# New Pump... still no water!! AAGGHH!!



## rivrat1959 (Feb 18, 2001)

Our first rip out this year with my cousins boat we had problems with it pumping water also( he has a merc 150 efi). When we dropped it in the water and started it we were backing out and I noticed no water, we let it run for a couple minutes and then shut it down, waited a few second and then started again, still no water, shut it down and started it again still no water, by this time we're getting pissed off. so we try it again yahoooo, spitting some water out, but seemed a little week. So we started down the channel and went a ways and got the temp. alarm so we immediatly shut it down. waited a while and started upo again and it was peeing out of telltale a little better but we got the alarm again, shut it down again and waited awhile and started up(also trimmed the motor down more),water coming out of telltale was fairly warm and then we got alrm one time and then went out. we slowly made our way towards the lake with motor trimmed down and a little more throttle the water was pissing out a lot better and we never got another alarm and has ran good every since. I think what happened was first time out and the pump got airbound or air pocket in block. Finally vented itself. Just something to think about . Sorta same situation (motor set for long time) and same motor.
Also when I hook my 40hp johnson uo to muffsand hose I dont get any water out of telltale, but as soon as it in water it pisses like a drunk'n sailor.


----------



## 4 Car Garage (May 30, 2008)

bassdisaster said:


> Leads me to think that maybe a chunk or 2 of the old impeller that they had to replace went up the tube and is clogging it somewhere?
> 
> FYI all..........this problem existed BEFORE the water pump change that we just did! And the old impeller was intact and not brittle, tho a Little worn from starting with no water!
> 
> ...


Maybe it is more complicated than I am thinking but couldn't you just push a wire through the tube to try and clear it? Or maybe some high pressure water?


----------



## waterfoul (May 18, 2005)

4 Car Garage said:


> Maybe it is more complicated than I am thinking but couldn't you just push a wire through the tube to try and clear it? Or maybe some high pressure water?


Tried the water.

Honestly, I don't think the pump is sending any water to the top. You'd have to see what I'm talking about to understand it. I think there is something blocking the inlet that I just cannot get out of the lower unit.


----------



## treehunter2 (Feb 7, 2001)

www.iboats.com try there forum for repairs helped me many times on rebuilds... lots of good info


----------



## Houghton laker (Jan 5, 2002)

Keep us posted with the results!


----------



## k8vol (Aug 11, 2003)

Mike. Ted is a good egg he will find it and make it right . steve k8vol


----------



## waterfoul (May 18, 2005)

Yeah, he came highly recommended by some guys I think know what they are talking about.


----------



## thedude (Jul 20, 2004)

at least someone is working on your boat, mines been sitting out in the weather for 4 weeks waiting for someone to think about fixing it.
at least i have a backup... i got a real nice rock bass on my little trip out tonight. probably a state record.


----------



## waterfoul (May 18, 2005)

What's wrong with the Avalanche?


----------



## Priority1 (Feb 5, 2006)

I keep tuning into this thread just to see what the problem is. It's got me hooked like a soap opera.


----------



## thedude (Jul 20, 2004)

they used a body putty on top of the welds when they fixed the cracks a few years ago.. which has cracked and opened up the paint. Doesn't look like its the aluminum thats cracked - but tracker doesn't want to pay for it, d&r doesn't want to pay for it... and i'm pretty sure body putty shouldn't crack after 2 seasons..... so i sure as **** ain't paying for it either. So there it sits.
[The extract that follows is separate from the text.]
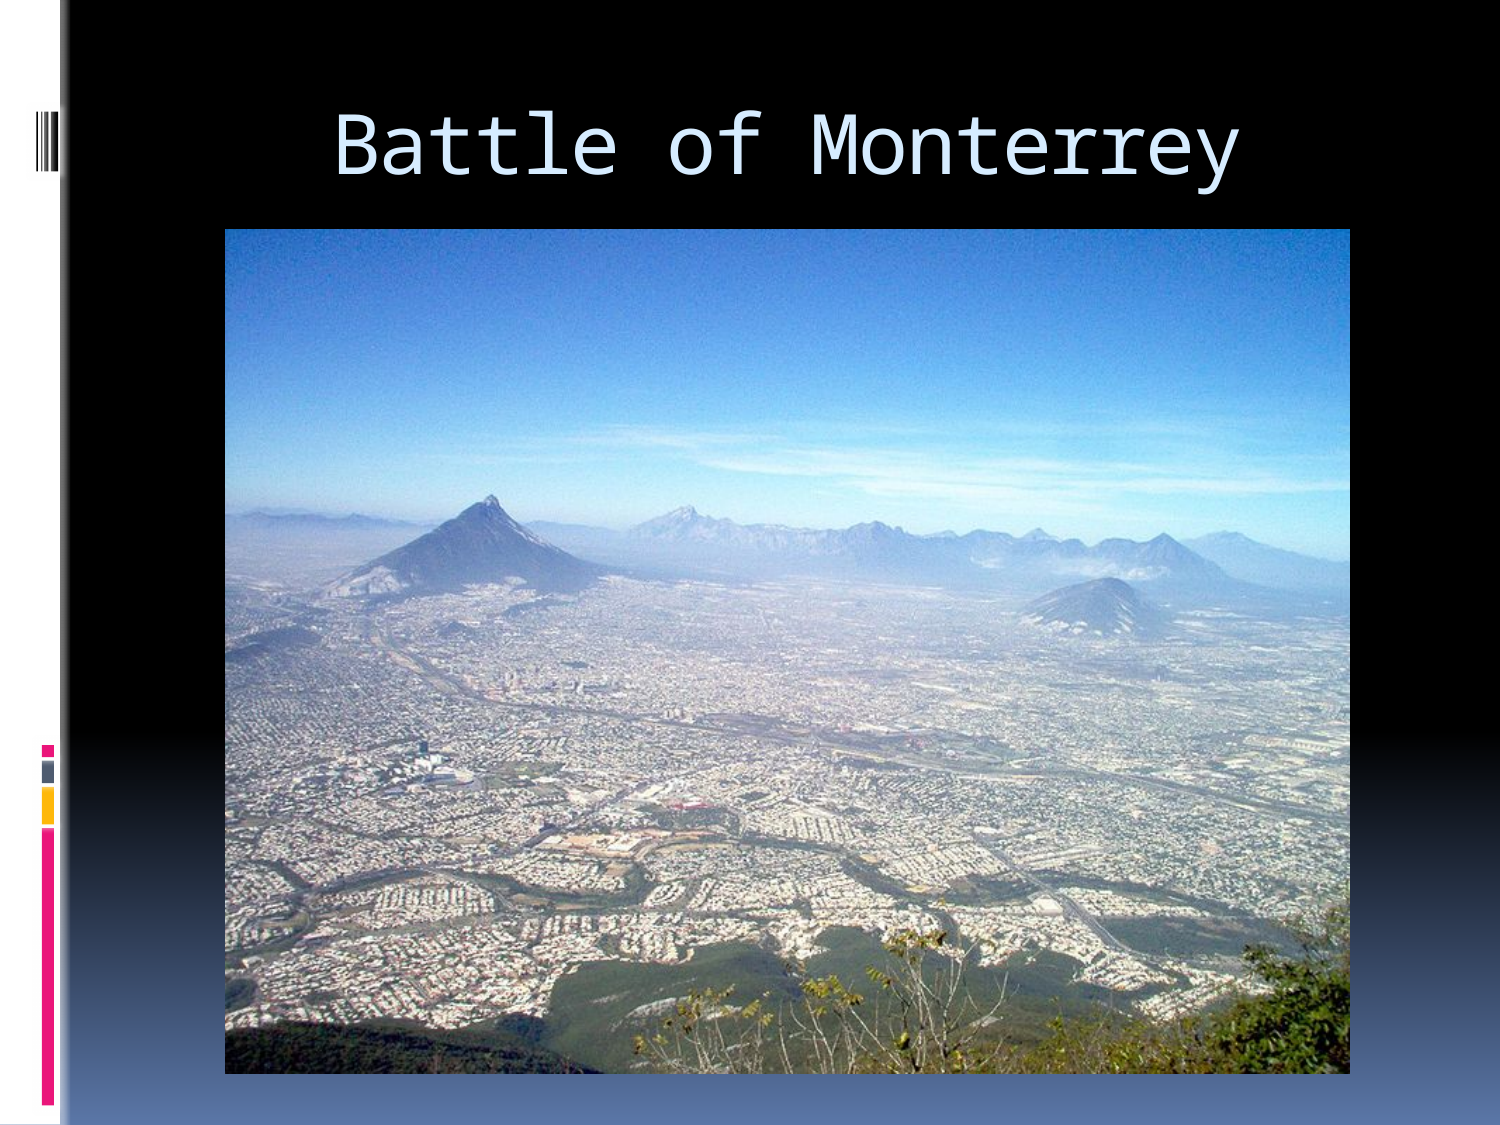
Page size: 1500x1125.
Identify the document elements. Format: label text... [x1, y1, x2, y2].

oh yeah, and my fancy pants free 1500 dollar trolling motor needs a new control board.


----------



## Bailipanga (May 8, 2007)

i'm afraid touch dad's or my boat this year...some bad mojo going around!!


----------



## Erik the Bold (Nov 30, 2005)

Any verdict on this yet???


----------



## pp185xlt (Feb 21, 2008)

Erik the Bold said:


> I've worked on (and raced) V-6 Merc's for more than 25 years, and I've replaced numerous customer's powerheads with melted #1 and #2 cylinders due to obstructed water passages.
> 
> You have one or more of these problems:
> 
> ...


Drive shaft is to be turned clockwise, not counter clockwise. If you dont rotate it the correct direction you can damage the pump immediately when you go to fire it up. Its not that tough of a system, drop the lower unit again, blow compressed air through the water tube, remove the waterpump housing, install a new water pump, you go that far why not replace it? If the housing has any indication of a burned rubber in it or melted plastic replace it. Somethings not right, and more than likely its a simple fix. 

One other thing to always check is to make sure where the copper tube goes into the bottom of the motor make sure its a good tight fit and no burnt rubber/plastic.


----------



## waterfoul (May 18, 2005)

We had the wrong housing in the lower unit. Simple as that. Works fine now.

61.2 mph best speed so far.


----------



## pp185xlt (Feb 21, 2008)

That will happen, glad to hear you got it fixed.


----------